[Records from a collection]

+ + + + + + +

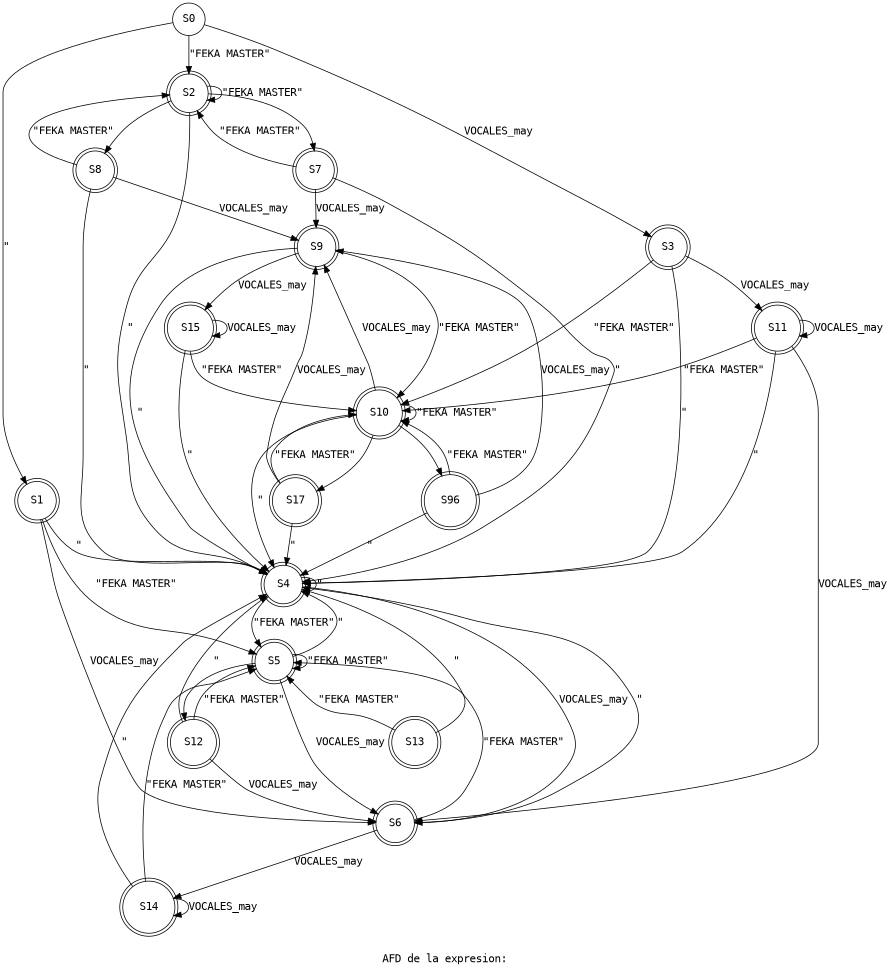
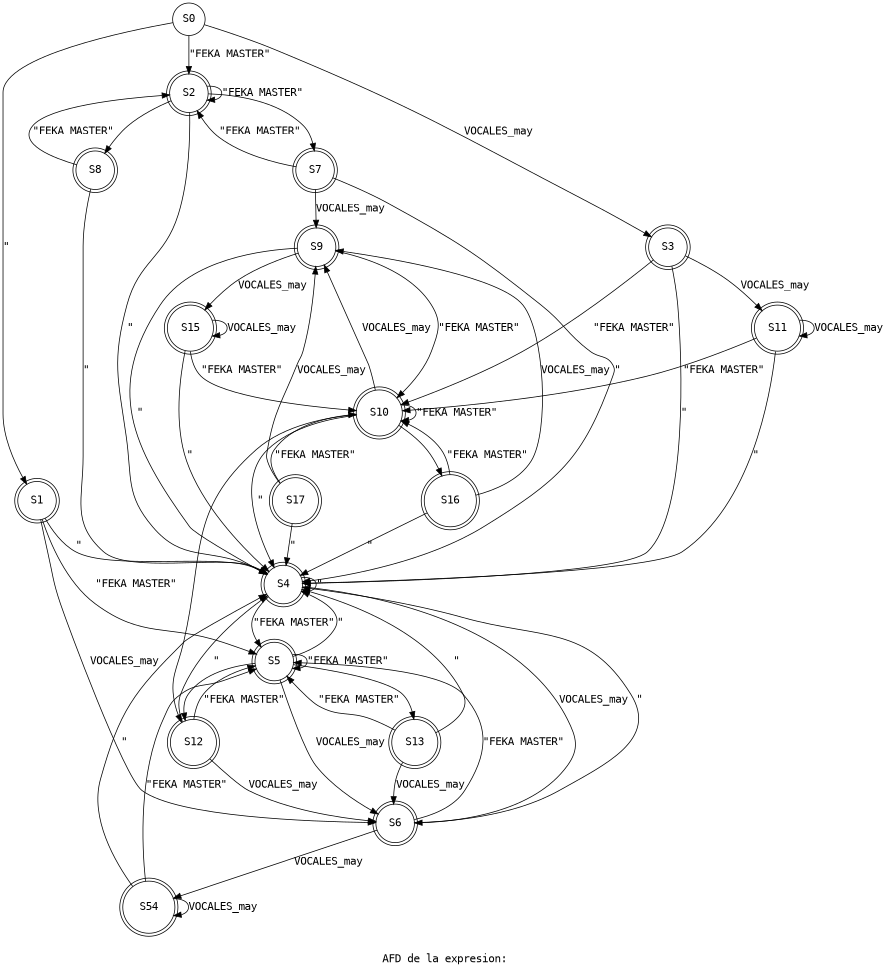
  digraph {
    fontname="DejaVu Sans Mono"
    label="AFD de la expresion:"
    rankdir=TB
    node [fontname="DejaVu Sans Mono" shape=doublecircle]
    edge [fontname="DejaVu Sans Mono"]
    n1 [label=S0 shape=circle]
    n2 [label=S1]
    n3 [label=S2]
    n4 [label=S3]
    n5 [label=S4]
    n6 [label=S5]
    n7 [label=S6]
    n8 [label=S7]
    n9 [label=S8]
    n10 [label=S10]
    n11 [label=S11]
    n12 [label=S12]
    n13 [label=S13]
-   n14 [label=S14]
+   n14 [label=S54]
    n15 [label=S9]
    n16 [label=S15]
-   n17 [label=S96]
+   n17 [label=S16]
    n18 [label=S17]
    n1 -> n2 [label="\""]
    n1 -> n3 [label="\"FEKA MASTER\""]
    n1 -> n4 [label=VOCALES_may]
    n2 -> n5 [label="\""]
    n2 -> n6 [label="\"FEKA MASTER\""]
    n2 -> n7 [label=VOCALES_may]
    n3 -> n3 [label="\"FEKA MASTER\""]
    n3 -> n5 [label="\""]
    n3 -> n8
    n3 -> n9 [label="	"]
    n4 -> n5 [label="\""]
    n4 -> n10 [label="\"FEKA MASTER\""]
    n4 -> n11 [label=VOCALES_may]
    n5 -> n5 [label="\""]
    n5 -> n6 [label="\"FEKA MASTER\""]
    n5 -> n7 [label=VOCALES_may]
    n6 -> n5 [label="\""]
    n6 -> n6 [label="\"FEKA MASTER\""]
    n6 -> n7 [label=VOCALES_may]
    n6 -> n12
+   n6 -> n13 [label="	"]
    n7 -> n5 [label="\""]
    n7 -> n6 [label="\"FEKA MASTER\""]
    n7 -> n14 [label=VOCALES_may]
    n8 -> n3 [label="\"FEKA MASTER\""]
    n8 -> n5 [label="\""]
    n8 -> n15 [label=VOCALES_may]
    n9 -> n3 [label="\"FEKA MASTER\""]
    n9 -> n5 [label="\""]
-   n9 -> n15 [label=VOCALES_may]
    n10 -> n5 [label="\""]
    n10 -> n10 [label="\"FEKA MASTER\""]
    n10 -> n15 [label=VOCALES_may]
    n10 -> n17
-   n10 -> n18 [label="	"]
+   n10 -> n12 [label="	"]
    n11 -> n5 [label="\""]
    n11 -> n10 [label="\"FEKA MASTER\""]
    n11 -> n11 [label=VOCALES_may]
    n12 -> n5 [label="\""]
    n12 -> n6 [label="\"FEKA MASTER\""]
    n12 -> n7 [label=VOCALES_may]
    n13 -> n5 [label="\""]
    n13 -> n6 [label="\"FEKA MASTER\""]
-   n11 -> n7 [label=VOCALES_may]
+   n13 -> n7 [label=VOCALES_may]
    n14 -> n5 [label="\""]
    n14 -> n6 [label="\"FEKA MASTER\""]
    n14 -> n14 [label=VOCALES_may]
    n15 -> n5 [label="\""]
    n15 -> n10 [label="\"FEKA MASTER\""]
    n15 -> n16 [label=VOCALES_may]
    n16 -> n5 [label="\""]
    n16 -> n10 [label="\"FEKA MASTER\""]
    n16 -> n16 [label=VOCALES_may]
    n17 -> n5 [label="\""]
    n17 -> n10 [label="\"FEKA MASTER\""]
    n17 -> n15 [label=VOCALES_may]
    n18 -> n5 [label="\""]
    n18 -> n10 [label="\"FEKA MASTER\""]
    n18 -> n15 [label=VOCALES_may]
  }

+ + + + + + +

Copy out every line of the records above character for character, leaving out the pictures.

  digraph {
    fontname="DejaVu Sans Mono"
    label="AFD de la expresion:"
    rankdir=TB
    node [fontname="DejaVu Sans Mono" shape=doublecircle]
    edge [fontname="DejaVu Sans Mono"]
    n1 [label=S0 shape=circle]
    n2 [label=S1]
    n3 [label=S2]
    n4 [label=S3]
    n5 [label=S4]
    n6 [label=S5]
    n7 [label=S6]
    n8 [label=S7]
    n9 [label=S8]
    n10 [label=S10]
    n11 [label=S11]
    n12 [label=S12]
    n13 [label=S13]
-   n14 [label=S14]
+   n14 [label=S54]
    n15 [label=S9]
    n16 [label=S15]
-   n17 [label=S96]
+   n17 [label=S16]
    n18 [label=S17]
    n1 -> n2 [label="\""]
    n1 -> n3 [label="\"FEKA MASTER\""]
    n1 -> n4 [label=VOCALES_may]
    n2 -> n5 [label="\""]
    n2 -> n6 [label="\"FEKA MASTER\""]
    n2 -> n7 [label=VOCALES_may]
    n3 -> n3 [label="\"FEKA MASTER\""]
    n3 -> n5 [label="\""]
    n3 -> n8
    n3 -> n9 [label="	"]
    n4 -> n5 [label="\""]
    n4 -> n10 [label="\"FEKA MASTER\""]
    n4 -> n11 [label=VOCALES_may]
    n5 -> n5 [label="\""]
    n5 -> n6 [label="\"FEKA MASTER\""]
    n5 -> n7 [label=VOCALES_may]
    n6 -> n5 [label="\""]
    n6 -> n6 [label="\"FEKA MASTER\""]
    n6 -> n7 [label=VOCALES_may]
    n6 -> n12
+   n6 -> n13 [label="	"]
    n7 -> n5 [label="\""]
    n7 -> n6 [label="\"FEKA MASTER\""]
    n7 -> n14 [label=VOCALES_may]
    n8 -> n3 [label="\"FEKA MASTER\""]
    n8 -> n5 [label="\""]
    n8 -> n15 [label=VOCALES_may]
    n9 -> n3 [label="\"FEKA MASTER\""]
    n9 -> n5 [label="\""]
-   n9 -> n15 [label=VOCALES_may]
    n10 -> n5 [label="\""]
    n10 -> n10 [label="\"FEKA MASTER\""]
    n10 -> n15 [label=VOCALES_may]
    n10 -> n17
-   n10 -> n18 [label="	"]
+   n10 -> n12 [label="	"]
    n11 -> n5 [label="\""]
    n11 -> n10 [label="\"FEKA MASTER\""]
    n11 -> n11 [label=VOCALES_may]
    n12 -> n5 [label="\""]
    n12 -> n6 [label="\"FEKA MASTER\""]
    n12 -> n7 [label=VOCALES_may]
    n13 -> n5 [label="\""]
    n13 -> n6 [label="\"FEKA MASTER\""]
-   n11 -> n7 [label=VOCALES_may]
+   n13 -> n7 [label=VOCALES_may]
    n14 -> n5 [label="\""]
    n14 -> n6 [label="\"FEKA MASTER\""]
    n14 -> n14 [label=VOCALES_may]
    n15 -> n5 [label="\""]
    n15 -> n10 [label="\"FEKA MASTER\""]
    n15 -> n16 [label=VOCALES_may]
    n16 -> n5 [label="\""]
    n16 -> n10 [label="\"FEKA MASTER\""]
    n16 -> n16 [label=VOCALES_may]
    n17 -> n5 [label="\""]
    n17 -> n10 [label="\"FEKA MASTER\""]
    n17 -> n15 [label=VOCALES_may]
    n18 -> n5 [label="\""]
    n18 -> n10 [label="\"FEKA MASTER\""]
    n18 -> n15 [label=VOCALES_may]
  }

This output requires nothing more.